### Brief A
Print the passage on Johnson's due process claim, starting at "In Johnson’s view, he" and ending at "opportunities to do so.".
### Brief B
In the passage on Johnson's due process claim, rewrite the paragraph beginning "To prepare the I-589" more briefly, keeping its main facts.

### Passage to read
########

In Johnson’s view, he suffered a Fifth Amendment due process violation when he was deprived of “an opportunity to present any arguments” for asylum, withholding of removal, and protection under the Convention Against Torture, despite “first stat[ing] his intent to raise such arguments at the August 24, 2016 hearing.” Pet.’s Br. at 6, 21. There is no evidence, however, that Johnson ever followed through on that intention, despite a number of opportunities to do so.

Most importantly, Johnson could have sent a Form I-589 to the IJ. No such submission appears in either the original certified administrative record or the supplement filed in the consolidated proceedings. That lacuna is conspicuous because our review is limited to “the administrative record on which the order of removal is based.” 8 U.S.C. § 1252(b)(4)(A). Johnson maintains that “[i]t is unclear whether the IJ received an I-589 form or not.” Pet.’s Br. at 21 n.3. He tries to exploit an ambiguous comment by the IJ at the October 12, 2016 hearing about “hav[ing] that document.” Supra note 3. But we are not persuaded that this vague comment establishes that Johnson made the filing necessary to trigger asylum proceedings during removal. See 8 C.F.R. § 208.3 (providing that “[a]n asylum applicant must file Form I-589”); id. § 208.2(b) (recognizing IJ’s “exclusive jurisdiction over asylum applications filed by an alien who has been served a ․ Form I-862, Notice to Appear, after the charging document has been filed with the Immigration Court”).

To prepare the I-589, either pro se or through counsel, Johnson would have had to assemble extensive personal information, answer sensitive questions about his past experiences and present fears, and sign the form under penalty of perjury. Johnson eventually did so when he attached an I-589 to his motion to reopen BIA proceedings. Yet Johnson’s current counsel, at oral argument, was unable to confirm that his client had previously submitted an I-589 to the IJ.

Compounding this glaring omission, there is no record that Johnson or his then-counsel developed his arguments for asylum or related protections at the October 12, 2016 hearing, the December 21, 2016 hearing, or anytime in between.

Still, Johnson could have raised the alleged due process violation in his appeal to the BIA. Because he did not file a brief, he effectively stood on his Notice of Appeal. But that Notice referred only generically to one or more due process violations in a single sentence that lacked any reference to a right to file an I-589. This Court requires only “some effort, however insufficient, to place the Board on notice of a straightforward issue being raised on appeal.” Bin Lin v. Att’y Gen., 543 F.3d 114, 121 (3d Cir. 2008) (quoting Joseph v. Att’y Gen., 465 F.3d 123, 126 (3d Cir. 2006)) (internal quotation marks omitted). That said, “the nature of the notice provided is central to the inquiry of exhaustion because only notice that is legally sufficient will afford the BIA an opportunity to resolve the controversy in the first instance.” Hoxha v. Holder, 559 F.3d 157, 161 (3d Cir. 2009). Even a terse Notice of Appeal would have supplied grist to the administrative process if it had identified the issue with some specificity. Simply invoking a broad constitutional doctrine without making any specific allegations does not do so.

########

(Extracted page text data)
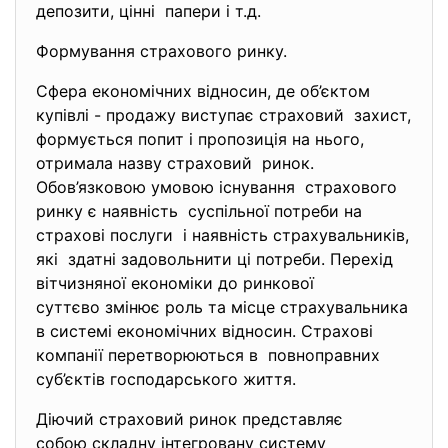
депозити, цінні папери і т.д.
Формування страхового ринку.
Сфера економічних відносин, де об’єктом
купівлі - продажу виступає страховий захист,
формується попит і пропозиція на нього,
отримала назву страховий ринок.
Обов’язковою умовою існування страхового
ринку є наявність суспільної потреби на
страхові послуги і наявність страхувальників,
які здатні задовольнити ці потреби. Перехід
вітчизняної економіки до ринкової
суттєво змінює роль та місце страхувальника
в системі економічних
відносин. Страхові
компанії перетворюються в повноправних
суб’єктів господарського життя.
Діючий страховий ринок
представляє
собою складну інтегровану
систему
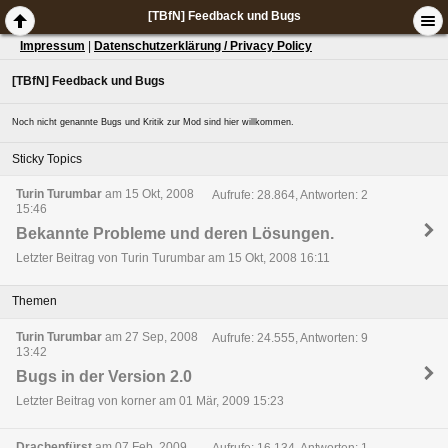
[TBfN] Feedback und Bugs
Impressum
|
Datenschutzerklärung / Privacy Policy
[TBfN] Feedback und Bugs
Noch nicht genannte Bugs und Kritik zur Mod sind hier willkommen.
Sticky Topics
Turin Turumbar
am 15 Okt, 2008
Aufrufe: 28.864, Antworten: 2
15:46
Bekannte Probleme und deren Lösungen.
Letzter Beitrag von Turin Turumbar am 15 Okt, 2008 16:11
Themen
Turin Turumbar
am 27 Sep, 2008
Aufrufe: 24.555, Antworten: 9
13:42
Bugs in der Version 2.0
Letzter Beitrag von korner am 01 Mär, 2009 15:23
Drachenfürst
am 07 Feb, 2009
Aufrufe: 16.134, Antworten: 1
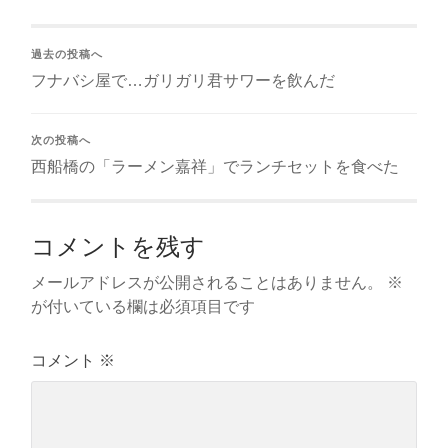
過去の投稿へ
フナバシ屋で…ガリガリ君サワーを飲んだ
次の投稿へ
西船橋の「ラーメン嘉祥」でランチセットを食べた
コメントを残す
メールアドレスが公開されることはありません。
※
が付いている欄は必須項目です
コメント
※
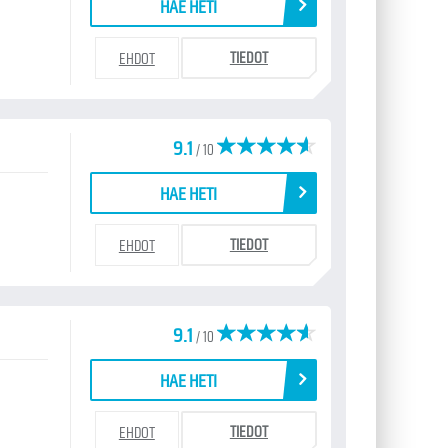
HAE HETI
TIEDOT
EHDOT
9.1
/ 10
HAE HETI
TIEDOT
EHDOT
9.1
/ 10
HAE HETI
TIEDOT
EHDOT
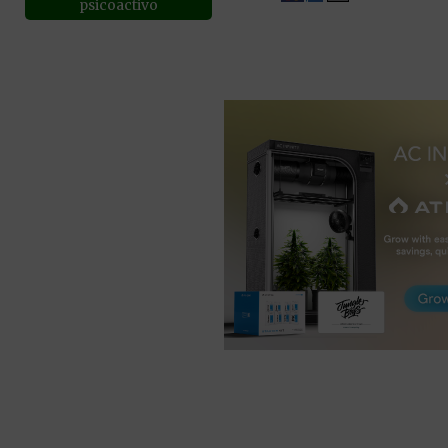
psicoactivo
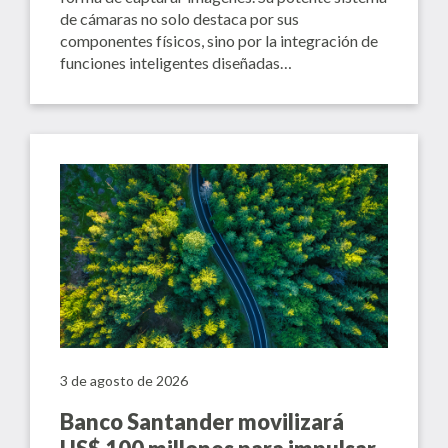
de cámaras no solo destaca por sus
componentes físicos, sino por la integración de
funciones inteligentes diseñadas…
3 de agosto de 2026
Banco Santander movilizará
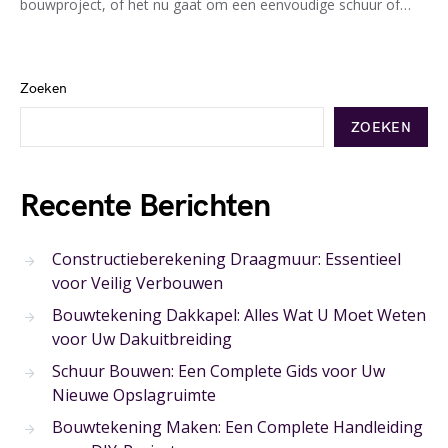
bouwproject, of het nu gaat om een eenvoudige schuur of…
Zoeken
ZOEKEN
Recente Berichten
Constructieberekening Draagmuur: Essentieel
voor Veilig Verbouwen
Bouwtekening Dakkapel: Alles Wat U Moet Weten
voor Uw Dakuitbreiding
Schuur Bouwen: Een Complete Gids voor Uw
Nieuwe Opslagruimte
Bouwtekening Maken: Een Complete Handleiding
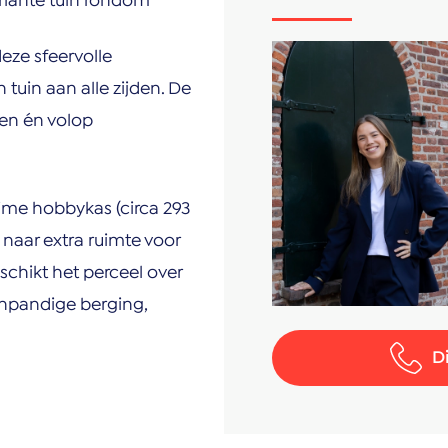
riante tuin rondom
eze sfeervolle
tuin aan alle zijden. De
gen én volop
uime hobbykas (circa 293
 naar extra ruimte voor
schikt het perceel over
inpandige berging,
D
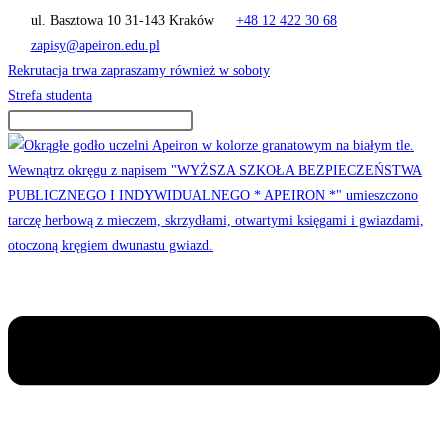
Skip
ul. Basztowa 10 31-143 Kraków
+48 12 422 30 68
to
zapisy@apeiron.edu.pl
content
Rekrutacja trwa zapraszamy również w soboty
Strefa studenta
Menu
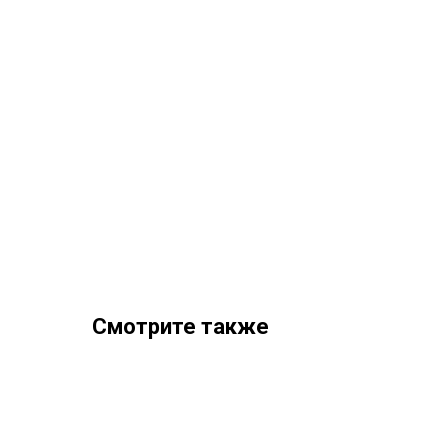
Смотрите также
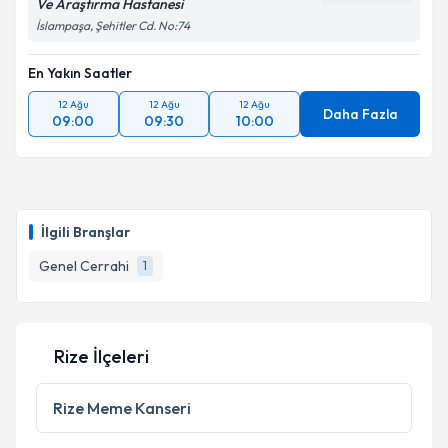
Ve Araştırma Hastanesi
İslampaşa, Şehitler Cd. No:74
En Yakın Saatler
12 Ağu
12 Ağu
12 Ağu
Daha Fazla
09:00
09:30
10:00
İlgili Branşlar
Genel Cerrahi
1
Rize İlçeleri
Rize
Meme Kanseri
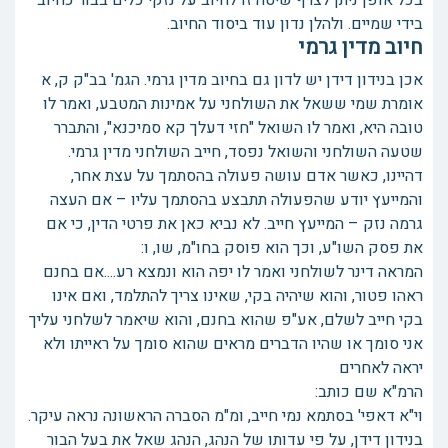
בכל אופן ניתן לצרף שיטה זו לחיוב על נזקי כלים בבור כחיוב
בידי שמיים. ולהלן נדון עוד ביסוד החיוב.
חיוב מדין גרמי
אכן בנידון דידן יש לדון גם בחיוב מדין גרמי. הגמ' בב"ק ק, א
אומרת שמי ששאל את השולחני על אמינות המטבע, ואמר לו
טובה היא, ואמר לו השואל "חזי דעלך קא סמיכנא", והתברר
שטעה השולחני והשואל נפסד, חייב השולחני מדין גרמי.
דהיינו, כאשר אדם עושה פעולה בהסתמך על עצת אחר,
והמייעץ יודע שהפעולה תתבצע בהסתמך עליו – אם העצה
גרמה נזק – המייעץ חייב. לא נביא כאן את פרטי הדין, כי אם
את פסק השו"ע, וכך הוא פוסק בחו"מ, שו, ו:
המראה דינר לשולחני ואמר לו יפה הוא ונמצא רע....אם בחנם
ראהו פטור, והוא שיהיה בקי, שאינו צריך להתלמד, ואם אינו
בקי חייב לשלם, אע"פ שהוא בחנם, והוא שיאמר לשלחני עליך
אני סומך או שהיו הדברים מראים שהוא סומך על ראייתו ולא
יראה לאחרים
הרמ"א שם כותב:
וי"א דאפי' בסתמא נמי חייב, ומ"מ הסברה הראשונה נראה עיקר.
בנידון דידן, על פי עדותו של הנהג, הנהג שאל את בעל הבור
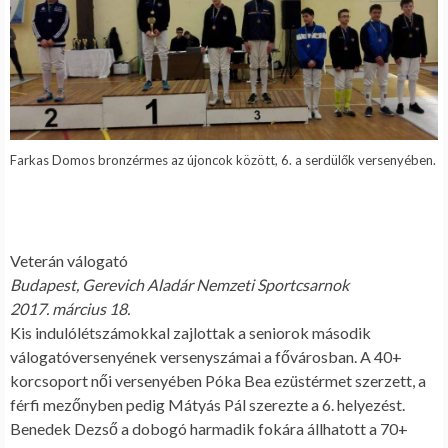
Farkas Domos bronzérmes az újoncok között, 6. a serdülők versenyében.
Veterán válogató
Budapest, Gerevich Aladár Nemzeti Sportcsarnok
2017. március 18.
Kis indulólétszámokkal zajlottak a seniorok második
válogatóversenyének versenyszámai a fővárosban. A 40+
korcsoport női versenyében Póka Bea ezüstérmet szerzett, a
férfi mezőnyben pedig Mátyás Pál szerezte a 6. helyezést.
Benedek Dezső a dobogó harmadik fokára állhatott a 70+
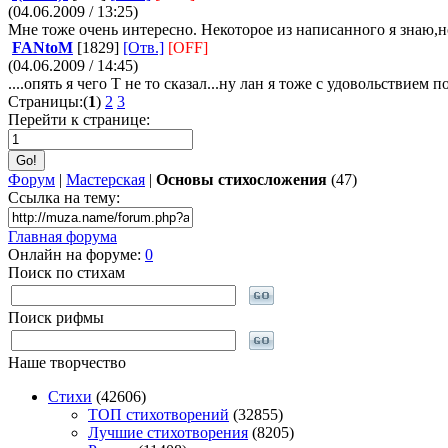
(04.06.2009 / 13:25)
Мне тоже очень интересно. Некоторое из написанного я знаю,
FANtoM
[1829]
[Отв.]
[OFF]
(04.06.2009 / 14:45)
....опять я чего Т не то сказал...ну лан я тоже с удовольствие
Страницы:(
1
)
2
3
Перейти к странице:
Форум
|
Мастерская
|
Основы стихосложения
(47)
Ссылка на тему:
Главная форума
Онлайн на форуме:
0
Поиск по стихам
Поиск рифмы
Наше творчество
Стихи
(42606)
TOП стихотворений
(32855)
Лучшие стихотворения
(8205)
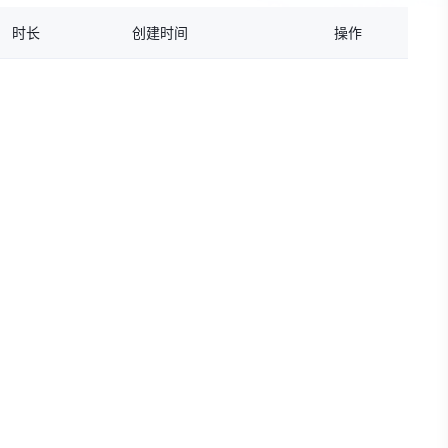
时长
创建时间
操作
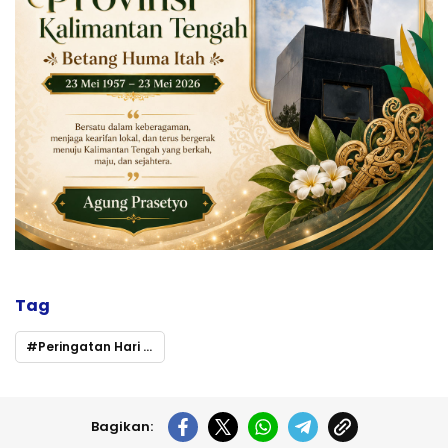
Tag
Peringatan Hari Kesaktian Pancasila: Momentum Penguatan Kebhinekaan dan Nilai Luhur Bangsa di Murung Raya
Bagikan:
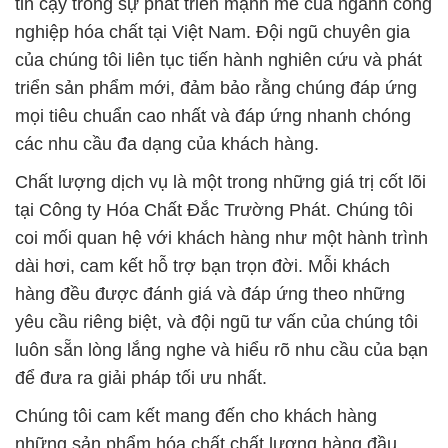
tin cậy trong sự phát triển mạnh mẽ của ngành công
nghiệp hóa chất tại Việt Nam. Đội ngũ chuyên gia
của chúng tôi liên tục tiến hành nghiên cứu và phát
triển sản phẩm mới, đảm bảo rằng chúng đáp ứng
mọi tiêu chuẩn cao nhất và đáp ứng nhanh chóng
các nhu cầu đa dạng của khách hàng.
Chất lượng dịch vụ là một trong những giá trị cốt lõi
tại Công ty Hóa Chất Đắc Trường Phát. Chúng tôi
coi mối quan hệ với khách hàng như một hành trình
dài hơi, cam kết hỗ trợ bạn trọn đời. Mỗi khách
hàng đều được đánh giá và đáp ứng theo những
yêu cầu riêng biệt, và đội ngũ tư vấn của chúng tôi
luôn sẵn lòng lắng nghe và hiểu rõ nhu cầu của bạn
để đưa ra giải pháp tối ưu nhất.
Chúng tôi cam kết mang đến cho khách hàng
những sản phẩm hóa chất chất lượng hàng đầu,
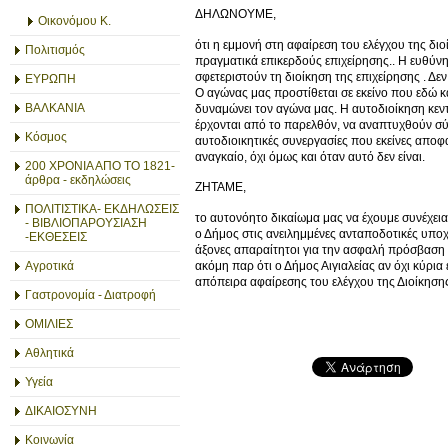
ΔΗΛΩΝΟΥΜΕ,
Οικονόμου Κ.
ότι η εμμονή στη αφαίρεση του ελέγχου της δι
Πολιτισμός
πραγματικά επικερδούς επιχείρησης.. Η ευθύνη
σφετεριστούν τη διοίκηση της επιχείρησης . Δε
ΕΥΡΩΠΗ
Ο αγώνας μας προστίθεται σε εκείνο που εδώ και
ΒΑΛΚΑΝΙΑ
δυναμώνει τον αγώνα μας. Η αυτοδιοίκηση κεντρ
έρχονται από το παρελθόν, να αναπτυχθούν σύμ
Κόσμος
αυτοδιοικητικές συνεργασίες που εκείνες απο
αναγκαίο, όχι όμως και όταν αυτό δεν είναι.
200 ΧΡΟΝΙΑ ΑΠΟ ΤΟ 1821-
άρθρα - εκδηλώσεις
ΖΗΤΑΜΕ,
ΠΟΛΙΤΙΣΤΙΚΑ- ΕΚΔΗΛΩΣΕΙΣ
το αυτονόητο δικαίωμα μας να έχουμε συνέχεια
- ΒΙΒΛΙΟΠΑΡΟΥΣΙΑΣΗ
ο Δήμος στις ανειλημμένες ανταποδοτικές υπο
-ΕΚΘΕΣΕΙΣ
άξονες απαραίτητοι για την ασφαλή πρόσβαση 
ακόμη παρ ότι ο Δήμος Αιγιαλείας αν όχι κύρια 
Αγροτικά
απόπειρα αφαίρεσης του ελέγχου της Διοίκηση
Γαστρονομία - Διατροφή
ΟΜΙΛΙΕΣ
Αθλητικά
Υγεία
ΔΙΚΑΙΟΣΥΝΗ
Κοινωνία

########

### Written answer A
In Johnson’s view, he suffered a Fifth Amendment due process violation when he was deprived of “an opportunity to present any arguments” for asylum, withholding of removal, and protection under the Convention Against Torture, despite “first stat[ing] his intent to raise such arguments at the August 24, 2016 hearing.” Pet.’s Br. at 6, 21. There is no evidence, however, that Johnson ever followed through on that intention, despite a number of opportunities to do so.

### Written answer B
Preparing an I-589, with or without counsel, would have required Johnson to gather extensive personal information, answer sensitive questions about his past experiences and present fears, and sign the form under penalty of perjury. He eventually did so by attaching an I-589 to his motion to reopen BIA proceedings. However, at oral argument his current counsel could not confirm that Johnson had earlier submitted an I-589 to the IJ.